You can see why Singletary would want to err on the side of optimism. The firing of a head coach is serious business. And while you wouldn't know it by what's happened this fall, firing an NFL coach in midseason is quite unusual.
Such events are solemn enough for those close to the team. It's in everyone's best interest to see it as a tough decision that had to be made so a talent-laden team could fulfill its true destiny.
Jed York, son of team owners John and Denise York, was asked Tuesday what he thought the 49ers lacked.
"Passion and intensity," he said. "What we're lacking right now is that killer instinct."
As evidence, he pointed to games this season that the 49ers had a chance to win but didn't.
"You've seen us getting blown out in the past three seasons," he said. "We're not getting blown out now."
Maybe they're not getting blown out, but they're not losing nail-biters, either.

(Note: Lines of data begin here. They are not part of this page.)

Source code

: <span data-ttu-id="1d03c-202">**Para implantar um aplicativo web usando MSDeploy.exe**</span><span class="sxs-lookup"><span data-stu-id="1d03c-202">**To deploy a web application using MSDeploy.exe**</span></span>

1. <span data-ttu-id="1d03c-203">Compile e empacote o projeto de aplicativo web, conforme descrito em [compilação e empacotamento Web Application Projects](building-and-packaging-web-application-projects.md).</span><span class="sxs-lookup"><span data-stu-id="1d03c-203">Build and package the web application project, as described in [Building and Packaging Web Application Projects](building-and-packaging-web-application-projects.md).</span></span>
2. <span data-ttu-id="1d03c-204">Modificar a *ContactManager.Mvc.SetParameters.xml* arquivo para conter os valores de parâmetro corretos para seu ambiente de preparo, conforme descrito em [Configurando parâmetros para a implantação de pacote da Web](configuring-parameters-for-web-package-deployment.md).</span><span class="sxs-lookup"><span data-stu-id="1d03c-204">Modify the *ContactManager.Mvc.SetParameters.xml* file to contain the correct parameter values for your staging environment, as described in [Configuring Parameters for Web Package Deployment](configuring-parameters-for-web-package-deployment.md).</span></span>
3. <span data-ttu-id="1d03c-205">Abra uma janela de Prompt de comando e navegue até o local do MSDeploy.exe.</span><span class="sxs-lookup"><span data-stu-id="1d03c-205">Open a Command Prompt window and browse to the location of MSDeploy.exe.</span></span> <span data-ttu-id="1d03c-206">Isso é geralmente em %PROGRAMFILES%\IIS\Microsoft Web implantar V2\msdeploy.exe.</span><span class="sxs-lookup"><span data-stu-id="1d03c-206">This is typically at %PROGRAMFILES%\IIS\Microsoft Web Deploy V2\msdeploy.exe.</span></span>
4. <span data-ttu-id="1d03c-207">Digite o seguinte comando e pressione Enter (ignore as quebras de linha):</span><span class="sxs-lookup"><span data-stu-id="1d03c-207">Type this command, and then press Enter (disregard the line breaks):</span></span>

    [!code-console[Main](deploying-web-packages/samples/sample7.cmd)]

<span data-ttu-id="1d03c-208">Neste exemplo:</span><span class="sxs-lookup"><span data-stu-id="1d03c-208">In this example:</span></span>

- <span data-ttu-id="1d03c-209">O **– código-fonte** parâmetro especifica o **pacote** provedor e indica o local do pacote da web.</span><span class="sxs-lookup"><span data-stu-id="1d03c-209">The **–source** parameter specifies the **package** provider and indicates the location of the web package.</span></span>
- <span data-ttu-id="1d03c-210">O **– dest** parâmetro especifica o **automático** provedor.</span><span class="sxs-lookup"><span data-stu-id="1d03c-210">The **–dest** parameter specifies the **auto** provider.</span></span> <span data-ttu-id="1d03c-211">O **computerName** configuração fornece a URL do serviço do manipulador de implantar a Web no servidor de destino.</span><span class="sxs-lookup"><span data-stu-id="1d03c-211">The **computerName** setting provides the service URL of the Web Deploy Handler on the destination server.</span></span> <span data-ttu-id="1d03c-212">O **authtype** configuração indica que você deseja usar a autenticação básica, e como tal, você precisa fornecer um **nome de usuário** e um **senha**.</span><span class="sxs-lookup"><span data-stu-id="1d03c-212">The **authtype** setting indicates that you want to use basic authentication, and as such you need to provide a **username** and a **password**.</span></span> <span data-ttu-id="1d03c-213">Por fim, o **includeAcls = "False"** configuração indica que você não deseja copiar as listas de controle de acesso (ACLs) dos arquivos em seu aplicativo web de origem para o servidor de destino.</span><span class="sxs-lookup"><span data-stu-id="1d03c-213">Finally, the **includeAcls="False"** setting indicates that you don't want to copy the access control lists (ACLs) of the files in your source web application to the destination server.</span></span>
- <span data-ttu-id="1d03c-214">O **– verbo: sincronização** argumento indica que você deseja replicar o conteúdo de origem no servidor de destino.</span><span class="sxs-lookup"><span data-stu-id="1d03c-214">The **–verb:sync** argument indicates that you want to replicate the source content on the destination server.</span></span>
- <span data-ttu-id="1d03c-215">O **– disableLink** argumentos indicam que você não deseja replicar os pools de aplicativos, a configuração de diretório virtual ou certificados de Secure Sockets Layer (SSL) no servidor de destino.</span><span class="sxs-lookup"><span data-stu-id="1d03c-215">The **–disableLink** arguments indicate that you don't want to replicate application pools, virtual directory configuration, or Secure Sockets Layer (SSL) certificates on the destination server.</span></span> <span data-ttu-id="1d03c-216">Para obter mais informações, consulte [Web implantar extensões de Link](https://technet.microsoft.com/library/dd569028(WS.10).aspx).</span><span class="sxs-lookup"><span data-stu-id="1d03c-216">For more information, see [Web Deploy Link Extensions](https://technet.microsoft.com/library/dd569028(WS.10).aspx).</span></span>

Their average margin of defeat the past four games is 12.3 points. They're not losing because they lacked passion or a thirst for blood. They're losing on merit.
This isn't to suggest Singletary is delusional when he gives such a glowing appraisal of the team. You can attribute part of his outlook to his competitive fire. "(It) burns in my heart for this team to be successful," he said. "And it's unconquerable."
And let's be honest, part of it is because he's reluctant to kick his good friend Nolan in the can on his way out the door. What's he going to say?
"Forget a shirt and tie on the sideline. I'm going to dig me up a hazmat suit."
And part of it is that it's one thing to know you're about to jump into a frigid alpine lake and quite another to hit the water and have it take your breath away.
Interestingly enough, Singletary had that experience less than four years ago, when he agreed to help Nolan try to rebuild a 2-14 laughingstock.
"Looking back," Singletary said, "I don't think Mike or I realized the task at hand."
He can say he knows better now. He'll be scratching his head soon enough.